Businesses are spreading across the globe. And so are their supply chains. In retail, supply chains are growing more complex and lead times are becoming a matter of serious concern. In an earlier post
, I had mentioned the need to improve accuracy and speed of supply chains to address bloated inventory pipelines, respond to changing markets and consumer preferences and reduce supply chain management costs. Reaching these decisions is not rocket science, it is common sense. A recent research by the Aberdeen Group reinforces this, exposing the extent to which supply chain visibility has become a concern. The study indicated that supply chain complexity was the top business pressure (44%)[i] and visibility was a key issue.
This brings me to ask a simple question: What is meant by supply chain visibility? If you are making decisions around supply chain visibility, you perhaps have a view that places greater emphasis on one of the following: process, technology, strategy or business outcomes. We’ll try and focus on more general and universal characteristics of supply chain visibility. For retailers, supply chain visibility should ideally mean the discipline and practice of capturing information and data related to materials (items or SKUs for sale or components for assembly/ production from vendors and suppliers), capital (accounts receivable, payable, cost of capital etc.) and organizational information (demand forecasts, actual sales, margins, BOM, production capacity, distribution capability etc.) and turning that into intelligence for business decision making.
The components of supply chain visibility are rather simple. It is making supply chain visibility effective that retailers need to focus on. Here is a quick 30,000 feet view of creating effective supply chain visibility:
1. Capturing data: In retail, the key is to capture the data as it is created in the supply chain, in real time or near real time, and distribute/ share it across stakeholders.
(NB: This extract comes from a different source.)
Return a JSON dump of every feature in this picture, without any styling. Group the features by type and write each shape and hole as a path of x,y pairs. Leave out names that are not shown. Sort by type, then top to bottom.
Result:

To minimize bottlenecks and poor decision-making, retailers need strong data governance that ensures a single source of truth.
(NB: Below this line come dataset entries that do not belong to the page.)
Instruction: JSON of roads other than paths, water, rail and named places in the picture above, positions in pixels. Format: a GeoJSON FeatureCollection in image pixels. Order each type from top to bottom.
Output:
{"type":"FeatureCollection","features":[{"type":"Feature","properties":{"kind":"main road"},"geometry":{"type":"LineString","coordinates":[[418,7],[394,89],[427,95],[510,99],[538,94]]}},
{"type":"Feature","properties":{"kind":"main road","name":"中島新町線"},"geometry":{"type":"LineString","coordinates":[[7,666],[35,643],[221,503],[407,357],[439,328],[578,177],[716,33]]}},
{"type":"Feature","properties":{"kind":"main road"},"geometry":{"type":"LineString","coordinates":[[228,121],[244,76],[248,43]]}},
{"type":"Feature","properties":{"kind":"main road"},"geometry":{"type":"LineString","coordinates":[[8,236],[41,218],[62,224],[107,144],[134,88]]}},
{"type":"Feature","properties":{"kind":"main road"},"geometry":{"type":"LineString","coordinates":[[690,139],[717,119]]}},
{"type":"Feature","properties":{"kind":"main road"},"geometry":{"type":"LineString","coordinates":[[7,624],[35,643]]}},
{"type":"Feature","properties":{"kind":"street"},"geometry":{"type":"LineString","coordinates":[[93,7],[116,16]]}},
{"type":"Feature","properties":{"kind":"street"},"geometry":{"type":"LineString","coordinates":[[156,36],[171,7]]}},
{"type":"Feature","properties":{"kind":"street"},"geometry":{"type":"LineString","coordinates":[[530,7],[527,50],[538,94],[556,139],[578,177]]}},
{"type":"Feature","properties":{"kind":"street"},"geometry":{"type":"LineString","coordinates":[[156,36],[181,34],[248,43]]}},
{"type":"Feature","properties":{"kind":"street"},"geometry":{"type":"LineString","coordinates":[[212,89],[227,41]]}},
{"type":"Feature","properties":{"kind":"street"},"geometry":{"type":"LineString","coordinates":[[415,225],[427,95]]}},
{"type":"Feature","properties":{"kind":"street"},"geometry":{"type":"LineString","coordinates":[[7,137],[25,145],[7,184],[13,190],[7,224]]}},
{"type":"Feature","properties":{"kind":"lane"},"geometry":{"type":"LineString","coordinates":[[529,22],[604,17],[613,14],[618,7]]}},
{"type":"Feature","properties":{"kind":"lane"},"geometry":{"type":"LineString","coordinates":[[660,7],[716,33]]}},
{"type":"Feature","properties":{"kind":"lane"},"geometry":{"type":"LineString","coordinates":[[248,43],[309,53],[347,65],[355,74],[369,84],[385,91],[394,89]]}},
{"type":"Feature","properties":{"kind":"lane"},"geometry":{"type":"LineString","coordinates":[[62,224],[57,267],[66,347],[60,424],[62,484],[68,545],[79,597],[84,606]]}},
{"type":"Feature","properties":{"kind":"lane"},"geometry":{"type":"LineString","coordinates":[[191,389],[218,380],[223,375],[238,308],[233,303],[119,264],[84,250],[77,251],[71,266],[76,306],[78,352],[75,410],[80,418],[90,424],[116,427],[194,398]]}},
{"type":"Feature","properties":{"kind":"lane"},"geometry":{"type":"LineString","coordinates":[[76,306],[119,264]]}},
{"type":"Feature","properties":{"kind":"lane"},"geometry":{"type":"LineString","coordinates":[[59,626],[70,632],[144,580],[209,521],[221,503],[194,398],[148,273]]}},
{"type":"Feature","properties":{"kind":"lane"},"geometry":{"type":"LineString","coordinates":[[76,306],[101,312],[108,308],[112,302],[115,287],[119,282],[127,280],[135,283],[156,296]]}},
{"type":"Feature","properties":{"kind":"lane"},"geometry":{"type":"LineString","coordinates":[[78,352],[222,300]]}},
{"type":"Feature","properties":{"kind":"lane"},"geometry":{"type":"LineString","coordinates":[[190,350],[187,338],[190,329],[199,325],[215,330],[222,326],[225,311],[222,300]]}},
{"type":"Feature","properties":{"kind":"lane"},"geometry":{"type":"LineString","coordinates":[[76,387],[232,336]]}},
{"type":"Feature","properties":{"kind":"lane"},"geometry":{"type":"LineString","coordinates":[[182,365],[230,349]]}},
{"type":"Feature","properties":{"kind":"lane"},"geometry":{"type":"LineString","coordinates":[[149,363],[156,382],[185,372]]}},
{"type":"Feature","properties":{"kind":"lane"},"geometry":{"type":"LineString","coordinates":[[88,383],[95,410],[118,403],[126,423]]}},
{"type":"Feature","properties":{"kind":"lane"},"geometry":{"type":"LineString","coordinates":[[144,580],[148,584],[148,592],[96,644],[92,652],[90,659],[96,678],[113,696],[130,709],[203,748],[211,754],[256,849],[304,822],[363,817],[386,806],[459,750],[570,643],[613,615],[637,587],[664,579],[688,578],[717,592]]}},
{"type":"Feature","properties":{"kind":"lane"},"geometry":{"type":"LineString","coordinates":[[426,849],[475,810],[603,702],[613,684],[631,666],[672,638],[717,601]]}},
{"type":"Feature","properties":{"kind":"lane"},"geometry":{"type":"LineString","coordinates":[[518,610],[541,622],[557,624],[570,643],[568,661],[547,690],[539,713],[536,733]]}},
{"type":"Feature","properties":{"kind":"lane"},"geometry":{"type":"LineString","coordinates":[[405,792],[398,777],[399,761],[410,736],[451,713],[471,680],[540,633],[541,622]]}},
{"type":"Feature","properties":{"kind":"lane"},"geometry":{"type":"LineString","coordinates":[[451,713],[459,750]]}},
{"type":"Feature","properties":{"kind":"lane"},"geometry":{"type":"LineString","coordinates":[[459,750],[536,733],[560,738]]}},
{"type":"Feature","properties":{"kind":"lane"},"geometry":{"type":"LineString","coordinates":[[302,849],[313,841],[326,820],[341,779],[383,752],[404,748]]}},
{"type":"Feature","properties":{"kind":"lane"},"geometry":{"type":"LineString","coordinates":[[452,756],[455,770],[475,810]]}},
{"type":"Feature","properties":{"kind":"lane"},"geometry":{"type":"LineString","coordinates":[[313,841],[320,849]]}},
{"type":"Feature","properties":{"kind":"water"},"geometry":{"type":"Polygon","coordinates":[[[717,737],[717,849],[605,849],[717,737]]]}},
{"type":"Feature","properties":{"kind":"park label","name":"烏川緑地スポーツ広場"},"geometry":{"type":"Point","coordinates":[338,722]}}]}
2. Inter-relating data: Retailers must create strong capabilities to inter-relate data in different formats from different sources. Making available the right data at the right time to the right stakeholders is the key.
3. Supporting decision-making: Providing stakeholders (organization, suppliers and trading partners) the ability to review the data and take instant action.
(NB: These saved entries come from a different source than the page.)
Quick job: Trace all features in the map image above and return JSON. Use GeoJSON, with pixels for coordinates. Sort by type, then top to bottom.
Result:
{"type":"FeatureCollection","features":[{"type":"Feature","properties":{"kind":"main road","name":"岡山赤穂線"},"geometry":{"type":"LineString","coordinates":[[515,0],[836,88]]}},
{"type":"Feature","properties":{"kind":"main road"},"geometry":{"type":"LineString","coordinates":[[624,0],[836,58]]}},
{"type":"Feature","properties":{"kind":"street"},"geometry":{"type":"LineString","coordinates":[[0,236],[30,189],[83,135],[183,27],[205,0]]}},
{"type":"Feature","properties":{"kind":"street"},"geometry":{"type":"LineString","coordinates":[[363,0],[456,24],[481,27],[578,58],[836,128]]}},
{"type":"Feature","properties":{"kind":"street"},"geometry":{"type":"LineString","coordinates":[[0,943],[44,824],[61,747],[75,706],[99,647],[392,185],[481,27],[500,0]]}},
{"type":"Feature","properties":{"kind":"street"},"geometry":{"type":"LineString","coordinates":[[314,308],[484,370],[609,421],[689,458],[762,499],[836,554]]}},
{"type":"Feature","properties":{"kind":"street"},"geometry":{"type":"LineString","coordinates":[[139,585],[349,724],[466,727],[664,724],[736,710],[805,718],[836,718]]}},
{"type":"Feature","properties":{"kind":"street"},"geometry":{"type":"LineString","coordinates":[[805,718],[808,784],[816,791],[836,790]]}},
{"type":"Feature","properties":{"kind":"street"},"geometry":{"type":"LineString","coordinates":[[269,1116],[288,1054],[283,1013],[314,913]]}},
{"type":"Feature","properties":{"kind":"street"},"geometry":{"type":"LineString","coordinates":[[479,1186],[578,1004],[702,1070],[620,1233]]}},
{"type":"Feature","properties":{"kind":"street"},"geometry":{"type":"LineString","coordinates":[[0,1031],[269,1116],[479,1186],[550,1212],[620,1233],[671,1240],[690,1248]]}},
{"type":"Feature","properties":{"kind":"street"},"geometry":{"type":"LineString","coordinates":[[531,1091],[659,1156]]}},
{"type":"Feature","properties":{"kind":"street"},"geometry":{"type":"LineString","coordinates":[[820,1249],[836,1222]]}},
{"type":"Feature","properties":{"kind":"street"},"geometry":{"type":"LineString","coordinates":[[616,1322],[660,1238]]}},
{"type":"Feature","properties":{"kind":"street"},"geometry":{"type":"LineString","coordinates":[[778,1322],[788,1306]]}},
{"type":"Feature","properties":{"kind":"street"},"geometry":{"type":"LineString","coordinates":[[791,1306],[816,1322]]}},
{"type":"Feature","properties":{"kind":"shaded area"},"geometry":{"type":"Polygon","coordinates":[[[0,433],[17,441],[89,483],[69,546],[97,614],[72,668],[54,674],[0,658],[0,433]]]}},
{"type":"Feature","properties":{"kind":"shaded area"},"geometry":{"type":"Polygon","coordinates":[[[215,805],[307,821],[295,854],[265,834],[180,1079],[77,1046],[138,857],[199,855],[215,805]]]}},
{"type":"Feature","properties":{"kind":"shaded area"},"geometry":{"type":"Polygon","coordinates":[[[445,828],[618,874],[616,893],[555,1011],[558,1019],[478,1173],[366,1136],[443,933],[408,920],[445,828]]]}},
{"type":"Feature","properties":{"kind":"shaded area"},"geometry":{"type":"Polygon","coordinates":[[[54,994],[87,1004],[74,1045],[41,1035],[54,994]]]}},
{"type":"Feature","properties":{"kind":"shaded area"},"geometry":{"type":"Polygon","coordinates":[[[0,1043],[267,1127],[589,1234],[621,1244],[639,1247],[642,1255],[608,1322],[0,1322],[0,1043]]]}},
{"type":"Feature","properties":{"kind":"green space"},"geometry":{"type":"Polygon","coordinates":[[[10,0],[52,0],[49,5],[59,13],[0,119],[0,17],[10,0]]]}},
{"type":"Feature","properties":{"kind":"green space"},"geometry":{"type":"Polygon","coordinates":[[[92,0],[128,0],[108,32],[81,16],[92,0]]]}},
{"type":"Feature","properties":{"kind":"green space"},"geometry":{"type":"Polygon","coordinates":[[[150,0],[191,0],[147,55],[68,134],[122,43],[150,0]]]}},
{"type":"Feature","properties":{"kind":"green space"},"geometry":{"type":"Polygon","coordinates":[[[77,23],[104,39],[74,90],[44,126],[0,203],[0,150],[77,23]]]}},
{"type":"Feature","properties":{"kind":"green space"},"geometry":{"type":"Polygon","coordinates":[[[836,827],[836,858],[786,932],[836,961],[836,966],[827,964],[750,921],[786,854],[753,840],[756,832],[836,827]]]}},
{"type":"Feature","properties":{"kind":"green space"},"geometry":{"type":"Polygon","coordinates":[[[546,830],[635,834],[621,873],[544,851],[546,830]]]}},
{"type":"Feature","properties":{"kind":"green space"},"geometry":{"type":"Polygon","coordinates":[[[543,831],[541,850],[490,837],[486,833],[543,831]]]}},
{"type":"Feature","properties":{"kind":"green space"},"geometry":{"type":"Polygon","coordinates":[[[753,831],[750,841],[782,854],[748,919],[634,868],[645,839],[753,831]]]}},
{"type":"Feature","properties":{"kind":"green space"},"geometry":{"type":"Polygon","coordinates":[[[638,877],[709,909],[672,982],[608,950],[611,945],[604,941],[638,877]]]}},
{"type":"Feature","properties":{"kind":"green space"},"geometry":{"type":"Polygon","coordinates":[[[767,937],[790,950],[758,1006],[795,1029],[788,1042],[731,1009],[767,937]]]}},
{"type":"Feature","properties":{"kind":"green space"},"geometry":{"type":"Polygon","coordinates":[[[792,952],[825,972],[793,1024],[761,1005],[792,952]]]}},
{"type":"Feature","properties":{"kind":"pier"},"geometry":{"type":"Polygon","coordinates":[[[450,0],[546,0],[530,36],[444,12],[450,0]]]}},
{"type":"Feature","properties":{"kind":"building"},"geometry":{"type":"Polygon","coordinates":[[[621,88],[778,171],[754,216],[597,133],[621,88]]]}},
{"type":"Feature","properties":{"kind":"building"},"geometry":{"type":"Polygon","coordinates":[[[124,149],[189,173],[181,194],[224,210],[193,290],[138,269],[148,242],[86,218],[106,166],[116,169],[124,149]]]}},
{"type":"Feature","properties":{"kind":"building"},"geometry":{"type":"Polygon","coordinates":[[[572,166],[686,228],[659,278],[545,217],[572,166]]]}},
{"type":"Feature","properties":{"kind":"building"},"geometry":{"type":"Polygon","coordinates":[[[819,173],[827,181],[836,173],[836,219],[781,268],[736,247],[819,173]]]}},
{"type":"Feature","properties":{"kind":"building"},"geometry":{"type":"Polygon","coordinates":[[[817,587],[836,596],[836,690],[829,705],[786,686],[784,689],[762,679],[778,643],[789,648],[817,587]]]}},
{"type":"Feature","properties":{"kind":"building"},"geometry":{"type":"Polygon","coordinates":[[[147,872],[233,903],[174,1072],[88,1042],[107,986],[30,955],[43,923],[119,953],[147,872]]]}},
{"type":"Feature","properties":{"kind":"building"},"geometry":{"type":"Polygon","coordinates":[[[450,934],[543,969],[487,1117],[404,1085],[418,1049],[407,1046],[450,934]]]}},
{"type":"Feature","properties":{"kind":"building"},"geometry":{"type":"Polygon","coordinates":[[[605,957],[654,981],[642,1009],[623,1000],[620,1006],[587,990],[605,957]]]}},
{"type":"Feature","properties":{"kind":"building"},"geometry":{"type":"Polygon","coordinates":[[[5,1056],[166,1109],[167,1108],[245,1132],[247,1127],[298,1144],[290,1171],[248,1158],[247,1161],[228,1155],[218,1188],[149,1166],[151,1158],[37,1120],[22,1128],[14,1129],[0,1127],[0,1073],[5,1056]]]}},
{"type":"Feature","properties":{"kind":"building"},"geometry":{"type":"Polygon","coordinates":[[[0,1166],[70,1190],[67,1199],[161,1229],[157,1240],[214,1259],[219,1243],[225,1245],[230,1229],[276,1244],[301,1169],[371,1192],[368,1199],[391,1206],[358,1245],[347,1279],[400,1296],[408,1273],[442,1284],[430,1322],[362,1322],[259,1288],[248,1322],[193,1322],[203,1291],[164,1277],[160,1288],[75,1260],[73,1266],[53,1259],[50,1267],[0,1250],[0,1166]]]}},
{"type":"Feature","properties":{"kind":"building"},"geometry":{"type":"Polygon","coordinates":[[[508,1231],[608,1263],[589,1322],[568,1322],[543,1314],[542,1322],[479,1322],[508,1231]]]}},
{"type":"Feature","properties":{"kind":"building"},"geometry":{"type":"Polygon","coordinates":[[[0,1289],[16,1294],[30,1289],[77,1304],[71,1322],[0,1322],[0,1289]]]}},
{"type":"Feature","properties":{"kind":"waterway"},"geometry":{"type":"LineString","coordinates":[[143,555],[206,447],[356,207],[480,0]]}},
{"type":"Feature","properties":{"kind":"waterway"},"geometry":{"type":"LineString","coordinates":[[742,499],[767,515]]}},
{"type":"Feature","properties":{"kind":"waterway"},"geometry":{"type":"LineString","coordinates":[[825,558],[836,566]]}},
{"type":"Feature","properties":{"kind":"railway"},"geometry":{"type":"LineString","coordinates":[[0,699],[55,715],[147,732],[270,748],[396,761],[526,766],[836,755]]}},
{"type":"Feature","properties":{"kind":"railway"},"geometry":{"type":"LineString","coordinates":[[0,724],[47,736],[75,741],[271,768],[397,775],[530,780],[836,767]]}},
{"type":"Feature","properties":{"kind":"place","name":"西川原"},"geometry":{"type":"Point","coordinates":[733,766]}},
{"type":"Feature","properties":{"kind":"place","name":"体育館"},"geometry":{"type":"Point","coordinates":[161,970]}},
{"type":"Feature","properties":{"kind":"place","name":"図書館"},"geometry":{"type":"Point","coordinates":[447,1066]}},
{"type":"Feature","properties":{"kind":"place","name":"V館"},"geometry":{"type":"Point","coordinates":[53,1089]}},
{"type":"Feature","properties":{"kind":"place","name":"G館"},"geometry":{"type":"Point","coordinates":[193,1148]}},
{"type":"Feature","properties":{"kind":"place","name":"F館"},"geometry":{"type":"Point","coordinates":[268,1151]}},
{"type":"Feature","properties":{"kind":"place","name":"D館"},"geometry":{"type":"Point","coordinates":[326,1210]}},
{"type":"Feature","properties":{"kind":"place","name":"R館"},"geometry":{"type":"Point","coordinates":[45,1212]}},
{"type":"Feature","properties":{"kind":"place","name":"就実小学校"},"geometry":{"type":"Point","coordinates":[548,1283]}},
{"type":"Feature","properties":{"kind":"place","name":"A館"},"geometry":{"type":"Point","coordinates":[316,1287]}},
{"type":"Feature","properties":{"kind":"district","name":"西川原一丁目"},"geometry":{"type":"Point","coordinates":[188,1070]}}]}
A concept that is taking root in supply chain practice is the idea of setting up a control tower to improve supply chain visibility. The concept is derived from aviation where a control tower has complete visibility of the airport as well as the inbound and outbound aircraft traffic. Many global companies are using Supply Chain Control Towers to gain end-to-end views of their supply and distribution flows. The control tower is able to get a bird’s eye view of the business - the idea of a 30,000 feet view becomes even more relevant - and is able to ensure that everyone works towards a single goal, regardless of the functional area, the tools they work with and the management practices they adopt. Not only does the control tower monitor the flow of materials and products but it also provides insights to various stakeholders in the supply chain that can prevent possible bottle necks, help the supply chain respond rapidly to change, measure performance and create reports.
Think of the Supply Chain Control Tower as a hub built around people and technology. Can your business enhance short and long term visibility in its supply chain, thereby improving its control of the organization and its partners?